Let $k$ be a positive integer $\implies (k + 1)! + j$ where $(2 \leq j \leq k + 1)$ is a list of $k$ consecutive composite integers.

Let $k$ be a positive integer and $(2 \leq j \leq k + 1)$ .

$(k + 1)! + j = j((k + 1) * k * * * (j + 1) * (j - 1) * * * 2 * 1) \implies j|(k + 1)! + j \implies (k + 1)! + j$ is a list of $k$ consecutive composite integers.

For $k = 2017$ we have a list of $2017$ consecutive composite integers. That is, $(2018)! + j$ where $(2 \leq j \leq 2018)$ is a list of $2017$ consecutive composite integers.

Actually, this is a well known theorem that shows there are arbitrarily large gaps between any two primes.

jhgkhjlkjlkjbhgv $LaTeX$

We are looking for a number p=2018!+n. Since this can be written as (2018!/n + 1)*n and we know that with the given conditions, 2018!/n must be integer, the resulting p cannot be a prime number (because we just wrote it as product of two integers, none of which were 1).

i guessed

well if a = b then c = b then why am i doig this is this enough smart to post thanks $LaTeX$ mm latex $\frac{12}{2019!}$

If I divide the 3 members of the inequality by 2018! (inequality does not change direction by dividing by a positive number) I get that there has to be a prime number divided by 2018! between 3 and 2019. That prime number would have to be greater than the right-hand side of the original inequality.

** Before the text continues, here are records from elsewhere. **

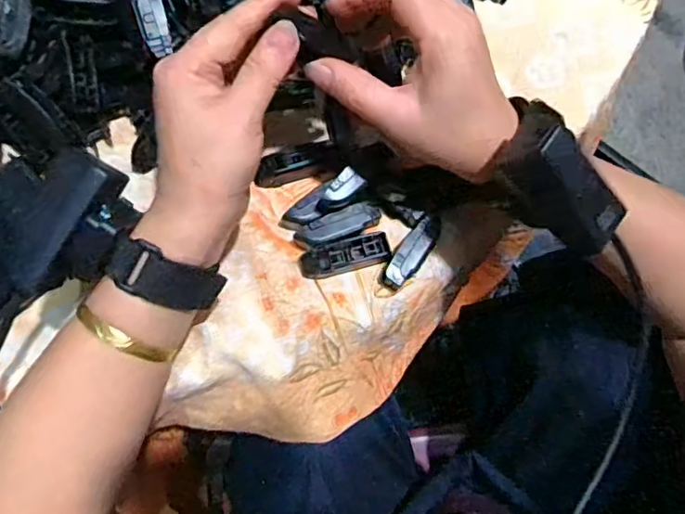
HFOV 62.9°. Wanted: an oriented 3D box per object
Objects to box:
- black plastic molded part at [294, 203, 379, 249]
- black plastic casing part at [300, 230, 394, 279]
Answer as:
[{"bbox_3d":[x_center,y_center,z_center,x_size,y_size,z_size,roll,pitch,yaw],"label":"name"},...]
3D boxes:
[{"bbox_3d":[-0.003,-0.019,0.354,0.055,0.012,0.016,-21,75,-6],"label":"black plastic molded part"},{"bbox_3d":[0.002,0.000,0.354,0.056,0.010,0.019,-15,75,-4],"label":"black plastic casing part"}]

A very clumsy solution but it worked: 2018! is a very very big number. for example, the number of atoms in the observable universe is a billionth of a billionth of billionth...... percent of 2018!. The difference between 2018! + 2 and 2018! + 2018 is 2016, which is a very small gap compared to 2018! And if you look at very big prime numbers, you will realize that they have massive gaps between each other in comparison to 2016. So the probability that a prime number satisfies this is very small.